De hagelbui barst los net op het moment dat ik op een brug loop. Karma is niet mijn vriend vandaag. Schuilen is niet echt een optie, hangende boven woeste wateren tussen Theater Carré en het Amstelhotel. Godverdomme. Mijn strijd met de elementen lijkt nooit te eindigen. De regen gutst naar beneden en tikt gewelddadig tegen de ramen van de woonboten die op het water onder mij dobberen. Ik denk terug aan het jaar dat ik ook op een woonboot woonde. Het geplens maakt me op een vreemde manier sereen. Er is dus ruimte voor nutteloze melancholie. Onze boot lag tussen het riet verscholen en werd bevolkt door studenten en de daarbij horende wietplanten en aankoekende afwas. Op de buitenkant was een palmboom getekend en aan de binnenkant was alles schots en scheef. Ik moest een tafel tegen mijn deur aanschuiven om het ding dicht te houden. Het was heel krap binnen, het was gammel en aftands maar o zo gaaf. Als één van de huisgenoten een meisje over de vloer had kon iedereen daarvan meegenieten en als je met je dronken kop over de loopplank naar de voordeur moest glibberen was dat een levensgevaarlijke onderneming die heel veel bijna-gebroken ledematen heeft opgeleverd. In de winter vroor de waterleiding dicht en als de plee stuk was ging je schijten op de camping honderd meter verderop. In de winter liep je over het water waar je de rest van het jaar op dreef. En er is weinig Hollandser dan van je koffie nippen op een woonboot terwijl de regen zachtjes tegen het raam tikt en je naar weidse verten staart over het water. En er is ook weinig minder Limburgs dan dat.
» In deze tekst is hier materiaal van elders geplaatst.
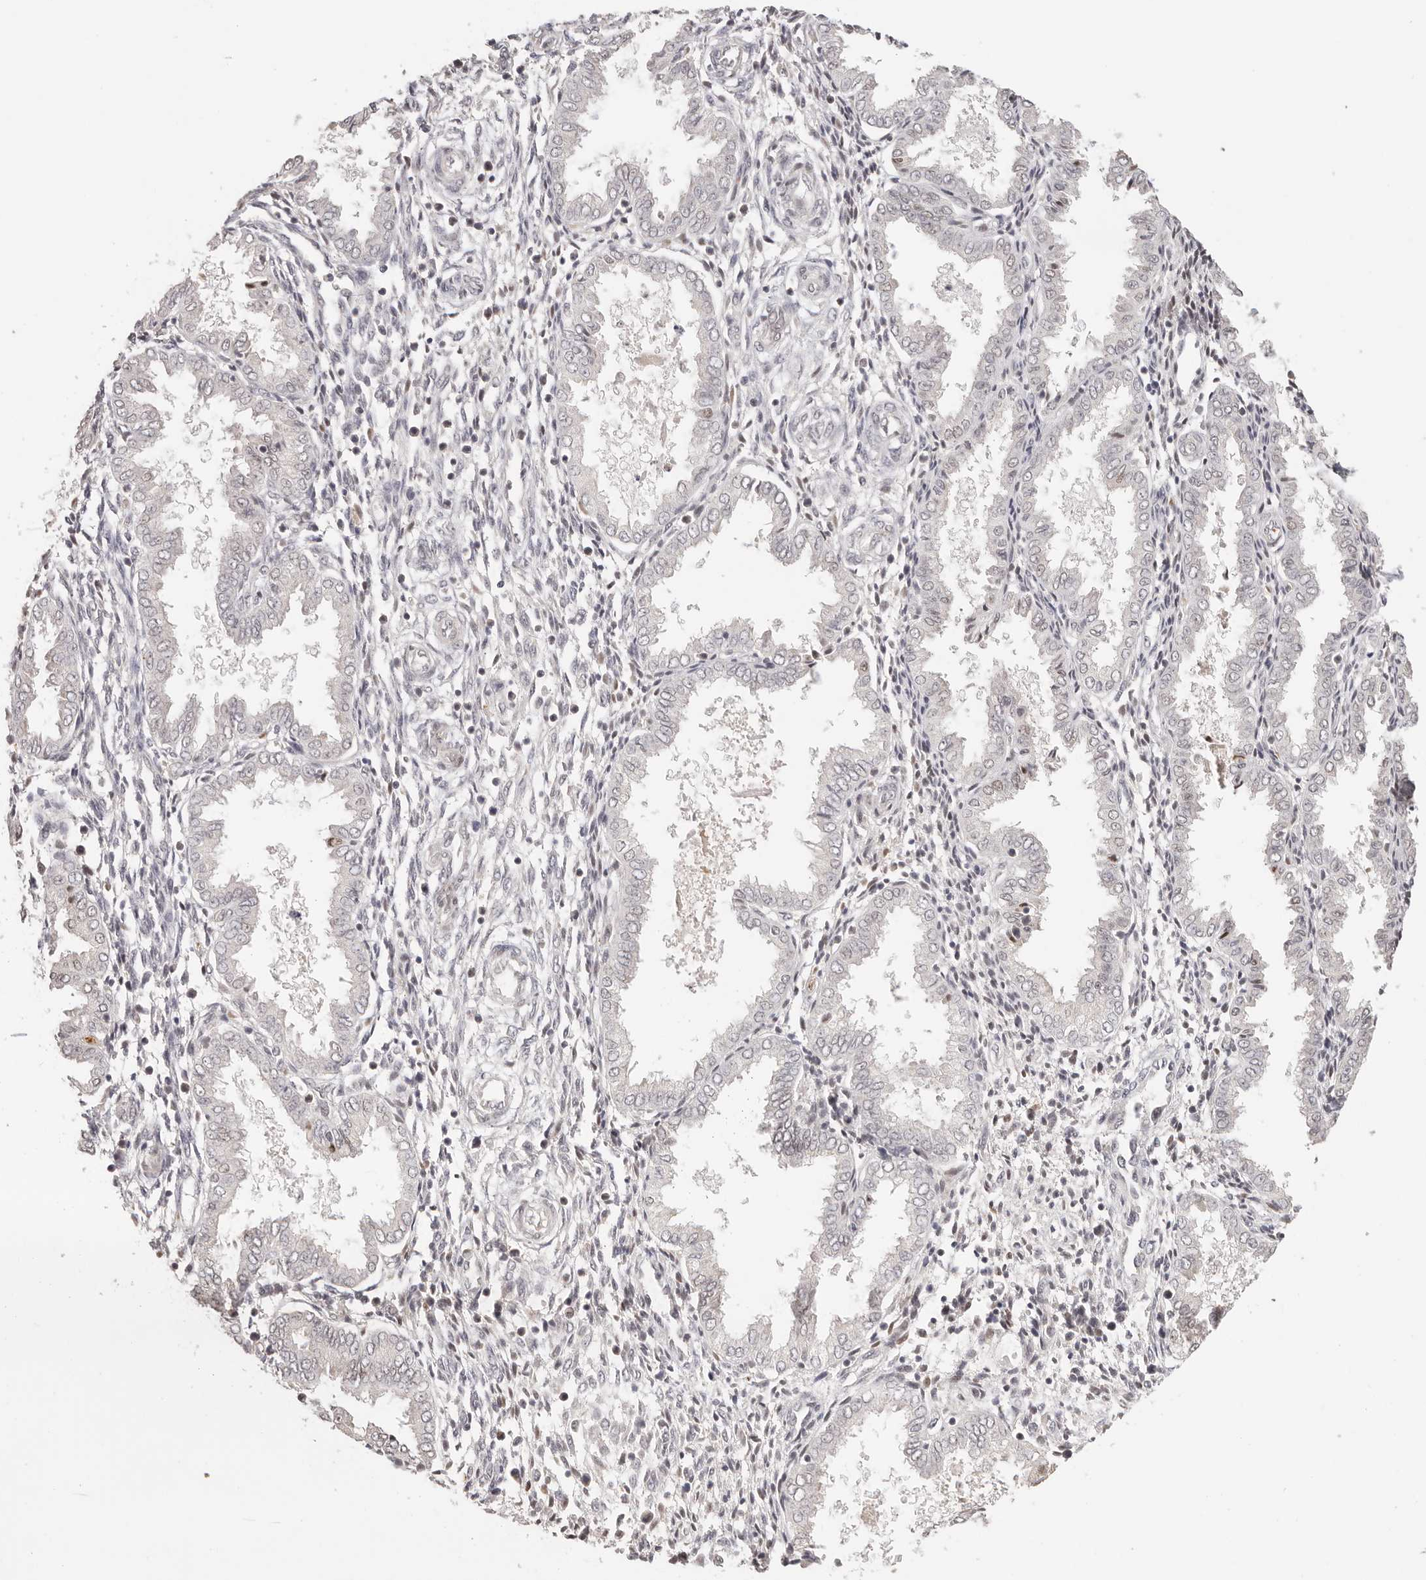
{"staining": {"intensity": "moderate", "quantity": "25%-75%", "location": "nuclear"}, "tissue": "endometrium", "cell_type": "Cells in endometrial stroma", "image_type": "normal", "snomed": [{"axis": "morphology", "description": "Normal tissue, NOS"}, {"axis": "topography", "description": "Endometrium"}], "caption": "This is an image of IHC staining of normal endometrium, which shows moderate positivity in the nuclear of cells in endometrial stroma.", "gene": "RFC3", "patient": {"sex": "female", "age": 33}}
Heuvels, gezelligheid en een amicale koempelmentaliteit waren daar de kerndingen. Fysiek verval, harde muziek, hardere gezichten en een collectieve in zichzelf gekeerdheid ook. Haat en liefde. Een regio die verloren leek en waar wanhoop woonde in de stegen van de stad. Een pact met de duivel voor een kortdurende roes.
Voor iemand die opgegroeid is in één van de meer beruchte tuigsteden van het land (lees: Heerlen in de late jaren negentig) is het simpele ontsnappen al heel wat. Perspectieven van werkloosheid en drugs drijven je er toe. En dan verhuis je naar het hoofdstedelijke. Naar een woonboot op de Hollandse wateren. Opa en oma zouden dit nooit begrepen hebben. Maar die waren dan ook opgegroeid in tijden van steenkolenwelvaart. Toen was Amsterdam heel erg ver weg. En ook niet eens zo heel interessant. Keulen, Luik en Aken lagen namelijk stukken dichterbij.
—
Het is inmiddels opgehouden met regenen en ik loop over de Albert Cuypmarkt op weg naar een koffieafspraak. Een visboer schreeuwt iets in het plat Amsterdams terwijl twee Turkse mannen luid lachend in het Turks kennelijk ergens ontzettende lol in hebben, een stel Polen Hollandse kaas koopt en een dikke Surinamer erwtensoep aanprijst. Zo zie ik het graag. Iedereen doet zijn ding en doet dat goed. Iedereen lult zijn taal maar uiteindelijk begrijpt iedereen elkaar. Als ik plat Limburgs in mijn telefoon begin te lullen wekt dat evenmin verbaasde blikken als iemand die Pakistaans tegen zijn moeder spreekt op straat.
Laten we de esthetiek van het multiculturele onheil eens omdraaien. Iemand uit Zuid-Limburg in Amsterdam was voor mijn grootouders best een raar idee. En toch kan het tegenwoordig. Dan moet het met al die andere nationaliteiten ook wel lukken. Toch?